# Debating tank layout... with pics..



## Guru (11 Feb 2014)

Hi all,

I thought I would post this here too to get some more feedback from people...please 

I am looking to setup a planted tank, and I have bought everything I need aside from fish plants and substrate.

I've got a Fluval Roma 200, an Aquamanta EFX 1000u and various pieces of wood/rock...

I am looking to chose one of 4 designs at the moment. All pictures were taken of the actual hard scape I'm putting in in and coloured in on my ipad lol

I have narrowed it down to these 4 different designs...

Option 1







Option 2






Option 3






Option 4






I'm debating which of the above to use and would love to know which people prefer...



Also... I'm going to seperate the differnt substrates using some plastic canvas from hobbycraft to make barriers, but I am wondering what height I should do the barriers? In other words what depth to do the substrate.

The barriers will look a little something like this, but all stuck together with aquarium sealant:






I have not yet decided what to use for the "sand" coloured substrante and would like some suggestions... (possibly just sand I guess? lol) But for the planted portions of the tank I intend to use JBL Aquabasis topped with JBL Manado. But I don't know how deep each should be and guidance would be appreciated.

I am also interest to know which plants people would recommend to achieve this look.

Thanks all 

G


----------



## Lindy (12 Feb 2014)

Looks a bit too much like someones back garden for me so I'll not be much help


----------



## MARKCOUSINS (12 Feb 2014)

Looking at your ideas looks like you want/need 2 plant species only.A moss of some kind to grow on the wood and a low growing/foreground plant for the rest.Moss,there are plenty to choose from(better one that will attach).Foreground plants HC,Staurogyne repens,glosso,Eleocharis,Marsilea....the choices are many.Looks like you don't plan on any stems.I'm not to keen on the 3 rocks on the left.Cheers Mark


----------



## Guru (13 Feb 2014)

Thanks Mark, I may have a few stems right at the back, maybe some swords etc. I'm not sure on the ricks either lol, may cover them in plants too tbh.


----------



## Guru (14 Feb 2014)

I meant rocks, but edit seems broken.


----------



## Guru (17 Feb 2014)

I went for option 3 in the end, built my barriers:





Needed much more pebbles than previously planned to hide it though.... Went for gravel instead of sand in the end...






Happy with it so far though 

All the wood is still soaking.

I need to chose some plants now, I would like some Phoenix moss I think.
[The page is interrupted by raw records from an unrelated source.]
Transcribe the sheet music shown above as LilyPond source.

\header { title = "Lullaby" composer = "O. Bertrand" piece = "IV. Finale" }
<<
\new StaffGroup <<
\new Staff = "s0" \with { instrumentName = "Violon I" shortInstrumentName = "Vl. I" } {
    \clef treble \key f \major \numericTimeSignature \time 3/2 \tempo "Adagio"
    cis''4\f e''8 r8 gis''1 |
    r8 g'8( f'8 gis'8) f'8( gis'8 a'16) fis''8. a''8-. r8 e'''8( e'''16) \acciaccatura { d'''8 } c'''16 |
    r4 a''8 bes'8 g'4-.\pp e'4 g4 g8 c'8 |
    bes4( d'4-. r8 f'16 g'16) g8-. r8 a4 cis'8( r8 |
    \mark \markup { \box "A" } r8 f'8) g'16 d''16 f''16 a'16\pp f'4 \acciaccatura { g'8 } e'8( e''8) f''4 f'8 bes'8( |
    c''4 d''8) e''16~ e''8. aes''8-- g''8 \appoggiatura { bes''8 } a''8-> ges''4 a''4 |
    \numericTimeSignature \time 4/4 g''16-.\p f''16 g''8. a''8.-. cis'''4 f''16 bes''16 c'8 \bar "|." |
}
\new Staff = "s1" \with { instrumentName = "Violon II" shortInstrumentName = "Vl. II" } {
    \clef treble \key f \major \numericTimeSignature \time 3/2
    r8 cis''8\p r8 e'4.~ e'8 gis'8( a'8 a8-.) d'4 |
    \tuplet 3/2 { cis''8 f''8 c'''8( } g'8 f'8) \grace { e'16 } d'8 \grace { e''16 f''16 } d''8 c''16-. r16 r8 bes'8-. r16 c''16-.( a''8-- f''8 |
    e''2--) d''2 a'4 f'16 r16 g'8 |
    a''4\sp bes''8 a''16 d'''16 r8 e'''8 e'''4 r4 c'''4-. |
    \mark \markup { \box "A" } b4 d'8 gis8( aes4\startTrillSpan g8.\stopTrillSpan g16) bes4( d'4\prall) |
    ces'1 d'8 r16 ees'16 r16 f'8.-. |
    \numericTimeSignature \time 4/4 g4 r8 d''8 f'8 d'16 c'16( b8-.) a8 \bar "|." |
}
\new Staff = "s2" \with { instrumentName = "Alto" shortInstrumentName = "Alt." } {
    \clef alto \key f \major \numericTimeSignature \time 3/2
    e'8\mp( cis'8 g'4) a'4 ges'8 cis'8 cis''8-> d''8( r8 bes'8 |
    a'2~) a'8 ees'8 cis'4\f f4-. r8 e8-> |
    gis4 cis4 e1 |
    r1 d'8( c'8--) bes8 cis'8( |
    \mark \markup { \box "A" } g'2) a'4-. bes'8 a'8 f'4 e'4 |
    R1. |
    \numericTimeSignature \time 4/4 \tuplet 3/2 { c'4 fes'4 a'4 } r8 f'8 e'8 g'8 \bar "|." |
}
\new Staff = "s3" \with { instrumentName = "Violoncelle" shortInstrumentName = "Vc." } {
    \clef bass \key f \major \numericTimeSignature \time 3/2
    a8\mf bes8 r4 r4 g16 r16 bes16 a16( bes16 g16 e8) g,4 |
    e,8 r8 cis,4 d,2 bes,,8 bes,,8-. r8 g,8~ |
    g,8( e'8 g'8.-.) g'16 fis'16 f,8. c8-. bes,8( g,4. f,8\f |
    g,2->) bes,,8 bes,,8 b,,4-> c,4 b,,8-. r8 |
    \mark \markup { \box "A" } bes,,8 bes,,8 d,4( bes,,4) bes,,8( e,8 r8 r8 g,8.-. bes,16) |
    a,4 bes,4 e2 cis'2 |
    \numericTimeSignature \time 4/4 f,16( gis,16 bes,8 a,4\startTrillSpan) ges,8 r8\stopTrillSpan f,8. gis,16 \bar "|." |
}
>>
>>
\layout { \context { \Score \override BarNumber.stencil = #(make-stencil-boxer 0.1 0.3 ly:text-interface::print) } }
Anyone know a reputable (and reasonablly priced) place to get hold of some?


G


----------



## Guru (19 Feb 2014)

Added a couple of random plants and some bogwood...

....Hoping the red-ish ones on the left will grow in a fashion that doesn't make their placement look so forced but still allow a fairly clear pass through the rocks. 





Cheers,

G


----------



## Guru (21 Feb 2014)

Few more plants....


----------



## Guru (24 Feb 2014)

Now with Moss...





From where I sit...






I will see how I get on with this moss (Java), if I'm not happy after its properly established I will start again after I source some Phoenix moss.

(ignore the bit of wood covered in moss on the left...I had too much and kept it just incase)


CO2 ordered.


Cheers,

G


----------



## Ady34 (26 Feb 2014)

Guru said:


> I meant rocks, but edit seems broken.


hi, you can only edit the first post of each thread. If you need anything else altering you need to contact a member of the team


----------